── PASSAGE GIVEN ──

The regular GVA/CBI survey has registered a reduction in the growth of demand for the first time since 1998 as the market starts to respond to the economic slowdown. And companies’ expectations for their property holdings over the next six months suggest a continuing slowdown.

Of the companies questioned, 29% said they had increased their property holdings over the last six months while 17% said they had reduced their holdings. The balance of plus 12% compares with plus 27% in the last survey in November 2000, and is the lowest figure since April 1997.

Over the next six months, 26% of companies said they expect to increase property holdings, while 20% expect to reduce them. The balance of plus 6% compares with plus 31% six months ago.

Sudhir Junankar, the CBI’s associate director of economic analysis said: ‘The growth in the commercial property market now seems to be moving down a gear. Optimism is falling and companies are expecting output to cool so, understandably, they are becoming more cautious about the future. Uncertainty about demand prospects and the return on investment are now the most important constraints on property spending.’

The effects of the economic slowdown are being felt more severely in some sectors than others. The industrial sector is far less strong than the retail and office sectors. Manufacturing recorded a balance of minus 8% while warehousing and distribution recorded plus 4%. Demand among retailers remains subdued at plus 8%, compared to plus 9% in the last survey.

───
── DATA SECTION ──

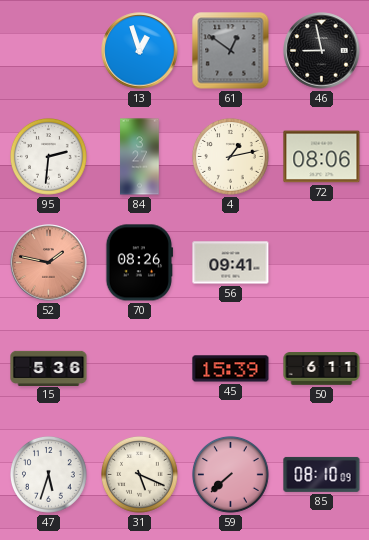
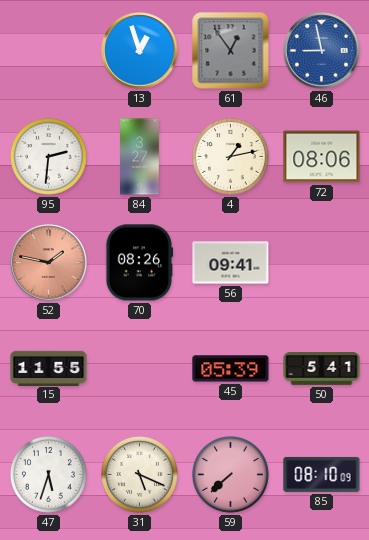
61: 12:51 -> 12:54
46 dial: black -> blue
15: 5:36 -> 11:55
45: 15:39 -> 05:39
50: 6:11 -> 5:41
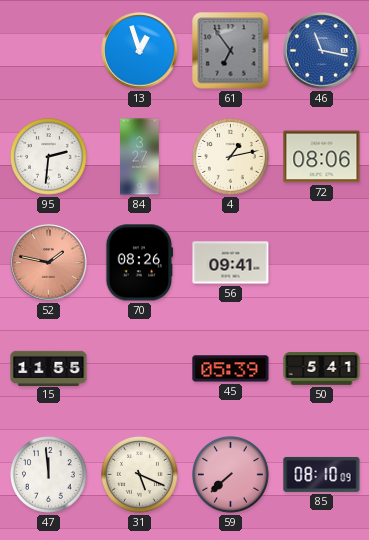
61: 12:54 -> 6:54
46: 8:58 -> 11:17
47: 5:33 -> 11:59
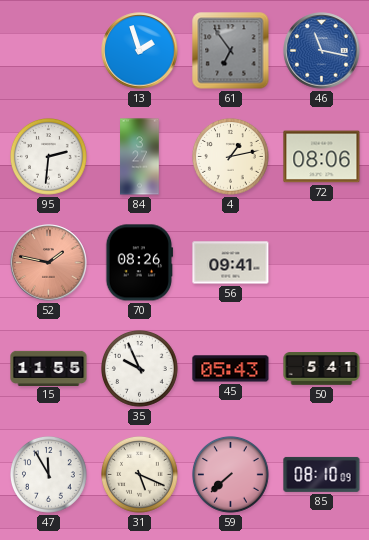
13: 12:57 -> 1:57
35: none -> 9:56
45: 05:39 -> 05:43
47: 11:59 -> 11:55
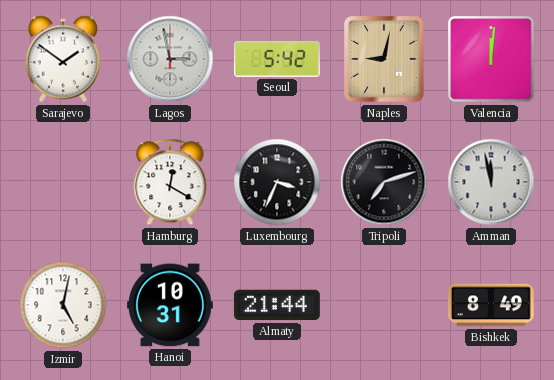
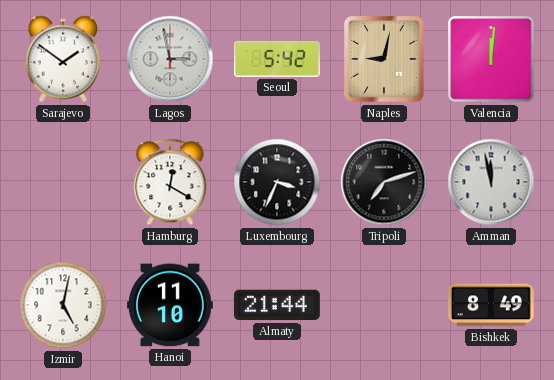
Hanoi: 10:31 -> 11:10
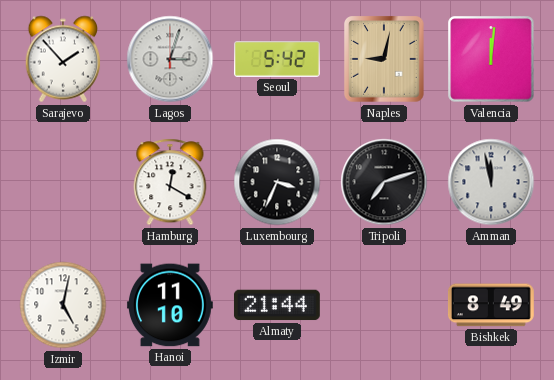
Sarajevo: 1:51 -> 1:53
Lagos: 2:58 -> 3:03
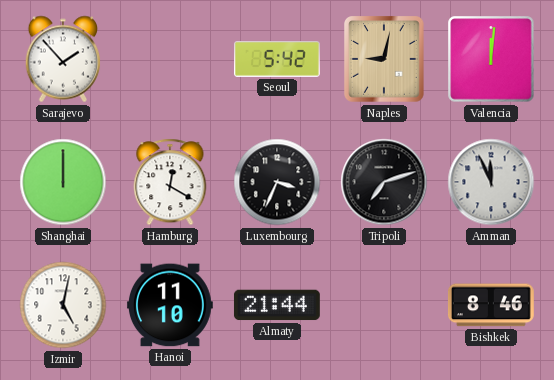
Lagos: 3:03 -> none
Shanghai: none -> 12:00
Amman: 11:58 -> 11:56
Bishkek: 8:49 -> 8:46
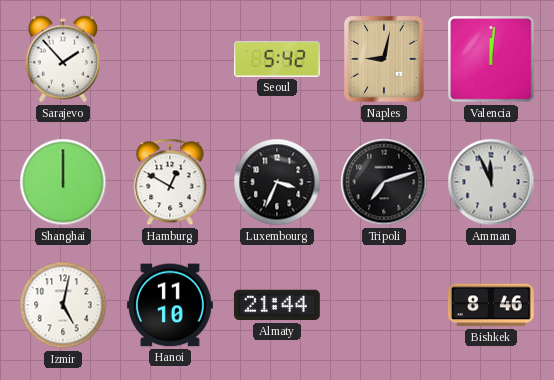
Hamburg: 12:20 -> 12:50
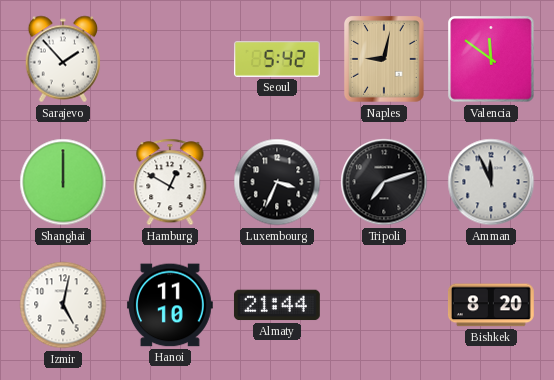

───

TASK SET:
**1.** Write out the part of the property survey passage starting with "The regular GVA/CBI" and going on through "six months ago.".
**2.** List every balance figure, given as plus or minus a percentage, that the property survey passage reports.

ANSWERS FOR THIS EXERCISE:
**1.**
The regular GVA/CBI survey has registered a reduction in the growth of demand for the first time since 1998 as the market starts to respond to the economic slowdown. And companies’ expectations for their property holdings over the next six months suggest a continuing slowdown.

Of the companies questioned, 29% said they had increased their property holdings over the last six months while 17% said they had reduced their holdings. The balance of plus 12% compares with plus 27% in the last survey in November 2000, and is the lowest figure since April 1997.

Over the next six months, 26% of companies said they expect to increase property holdings, while 20% expect to reduce them. The balance of plus 6% compares with plus 31% six months ago.

**2.**
- plus 12%
- plus 27%
- plus 6%
- plus 31%
- minus 8%
- plus 4%
- plus 8%
- plus 9%